September 2, 2014
Quino at Paris Book Fair: ‘Mafalda c’est moi’
The creator of the popular comics character meets hundreds of fans in France
Around 1,000 people gathered last weekend at the Paris Book Fair to meet Quino, who entertained everyone with his dry sense of humour: “Today, Mafalda would be concerned about human stupidity,” he said.
Joaquín Salvador Lavado, who recently celebrated 60 years of his cartoonist career, was received by the French public as a hero worthy of his Paris tribute. The creator of Mafalda — who has turned into an iconic image of this edition of the Paris Book Fair — was also decorated by the France’s ambassador in Argentina, Jean-Michel Casa, with the illustrious Legion of Honour.
“When I was a kid, I would read that someone had received the Legion of Honour and I would feel such envy,” the 81-year old cartoonist, who was accompanied to Paris by his wife Alicia and his Argentine editors Kuki Miler and Daniel Divinsky, told his eager audience on Saturday. “I would say to myself: maybe, if I behave well enough, I’ll get it someday. I’m more excited than I could say.”
Warmly welcomed at the Paris Book Fair, Quino was repeatedly applauded while he talked to fans, many of whom had to remain standing in the Grande Scène, the fair’s largest meeting space.
The gathering was hosted by ActuaBD’s editor Didier Pasarmonik and French cartoonist Zep — the creator of the popular comic series Titeuf. “Can anyone become a cartoonist?” Didier asked and Quino replied: “No, you’ve got to have something, I don’t know what but you’ve got to have it. When I started publishing and I needed to know what humour was, I would read Freud, but then I realized that if you’re steering a boat, you’re not asking yourself what the sea looks like every single day, you just ride the waves. There’s a certain compulsion for knowing what humour is but not what anguish is,” Quino said.
When asked about his formula for success with his little cartoon-superstar, Quino said the “audience has to explore the Mafalda phenomenon throughout the world.” The popular cartoonist said his work sells “especially in Latin-American countries, in Spain, in Portugal, while the rest of Europe ignores it completely. As the meeting’s host insisted in knowing what is Mafalda’s Argentine core, Quino replied tersely in French: “Moi.”
The comic strips featuring Mafalda were published between 1964 and 1973, when Quino said he had to stop because “at the time there were death squads drawing blood and Mafalda couldn’t speak about that, so I avoided speaking about that as well. I should have left Argentina but life in exile is always such a trial.”
“I never wondered how Mafalda would be like at 50. She’s a comic strip character, not a real person,” Quino said after being repeatedly asked about Mafalda’s life. However, there was a question that spurred Quino into replying dryly: to “What would Mafalda’s main concern be in 2014?” the cartoonist immediately retorted: “Human stupidity.”

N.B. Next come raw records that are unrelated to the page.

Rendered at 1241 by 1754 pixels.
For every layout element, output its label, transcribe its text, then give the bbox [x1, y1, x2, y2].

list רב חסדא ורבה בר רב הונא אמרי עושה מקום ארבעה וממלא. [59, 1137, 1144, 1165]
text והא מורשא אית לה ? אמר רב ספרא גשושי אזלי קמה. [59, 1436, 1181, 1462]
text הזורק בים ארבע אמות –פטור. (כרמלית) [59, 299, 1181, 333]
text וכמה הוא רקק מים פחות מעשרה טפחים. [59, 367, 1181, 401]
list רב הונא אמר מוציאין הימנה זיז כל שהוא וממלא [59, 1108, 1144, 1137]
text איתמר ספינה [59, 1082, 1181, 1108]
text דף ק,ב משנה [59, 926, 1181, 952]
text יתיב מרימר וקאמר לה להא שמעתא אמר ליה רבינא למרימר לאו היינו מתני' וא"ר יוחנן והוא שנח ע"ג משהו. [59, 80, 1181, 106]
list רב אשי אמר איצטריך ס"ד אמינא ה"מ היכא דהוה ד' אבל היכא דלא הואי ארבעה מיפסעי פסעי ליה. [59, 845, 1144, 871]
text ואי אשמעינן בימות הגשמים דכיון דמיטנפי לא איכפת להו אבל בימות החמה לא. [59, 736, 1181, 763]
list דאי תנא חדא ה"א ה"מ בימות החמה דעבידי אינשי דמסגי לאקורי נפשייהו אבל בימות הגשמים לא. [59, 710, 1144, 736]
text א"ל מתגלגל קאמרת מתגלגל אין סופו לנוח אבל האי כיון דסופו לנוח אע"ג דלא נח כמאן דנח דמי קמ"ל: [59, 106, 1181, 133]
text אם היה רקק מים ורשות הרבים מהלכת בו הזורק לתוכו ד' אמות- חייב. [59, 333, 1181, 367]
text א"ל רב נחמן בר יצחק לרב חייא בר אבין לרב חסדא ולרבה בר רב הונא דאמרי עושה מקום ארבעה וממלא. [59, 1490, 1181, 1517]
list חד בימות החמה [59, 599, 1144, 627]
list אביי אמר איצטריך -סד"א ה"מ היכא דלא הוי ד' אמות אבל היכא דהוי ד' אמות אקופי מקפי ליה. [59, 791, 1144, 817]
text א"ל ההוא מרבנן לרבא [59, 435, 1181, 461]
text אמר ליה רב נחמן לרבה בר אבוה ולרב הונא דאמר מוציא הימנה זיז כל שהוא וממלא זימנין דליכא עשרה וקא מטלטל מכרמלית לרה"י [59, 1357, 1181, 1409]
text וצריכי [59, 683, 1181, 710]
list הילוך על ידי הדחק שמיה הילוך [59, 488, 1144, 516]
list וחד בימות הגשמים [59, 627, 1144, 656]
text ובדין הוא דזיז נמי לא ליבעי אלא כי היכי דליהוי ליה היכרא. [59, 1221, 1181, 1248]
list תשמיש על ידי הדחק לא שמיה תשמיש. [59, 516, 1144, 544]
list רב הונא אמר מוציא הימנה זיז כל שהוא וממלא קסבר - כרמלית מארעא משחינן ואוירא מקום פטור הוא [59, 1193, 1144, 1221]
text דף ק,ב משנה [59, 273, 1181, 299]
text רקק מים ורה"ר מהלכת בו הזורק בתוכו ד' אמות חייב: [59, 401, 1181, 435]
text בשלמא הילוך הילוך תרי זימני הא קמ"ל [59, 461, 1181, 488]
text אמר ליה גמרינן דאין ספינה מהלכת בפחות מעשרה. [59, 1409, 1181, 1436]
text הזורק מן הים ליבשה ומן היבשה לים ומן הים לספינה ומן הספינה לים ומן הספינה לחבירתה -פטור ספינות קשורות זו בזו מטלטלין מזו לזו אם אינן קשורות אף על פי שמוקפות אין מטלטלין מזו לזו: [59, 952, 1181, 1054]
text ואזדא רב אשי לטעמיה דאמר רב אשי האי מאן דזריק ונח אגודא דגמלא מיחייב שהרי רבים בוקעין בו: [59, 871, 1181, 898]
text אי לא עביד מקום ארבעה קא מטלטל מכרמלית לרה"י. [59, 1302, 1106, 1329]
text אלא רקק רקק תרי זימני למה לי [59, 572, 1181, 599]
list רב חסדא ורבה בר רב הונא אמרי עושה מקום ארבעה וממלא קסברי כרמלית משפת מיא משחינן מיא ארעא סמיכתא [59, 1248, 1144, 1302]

In his discusión with the French audience, Quino described himself as “anticlerical,” declared his undying love for the Cuban Revolution and even confessed drawing inspiration from the Old Testament for some of his works. “It includes everything: corruption, death, love, every single human attitude is featured there,” Quino told his audience.
Talking about crossing the 60-year mark as a professional cartoonist, Quino was requested to sum up his career. With the same humour-infused humility, the cartoonist replied: “I wanted to be Picasso. I’m happy with Mafalda as a result, but it’s not such a big deal after all.”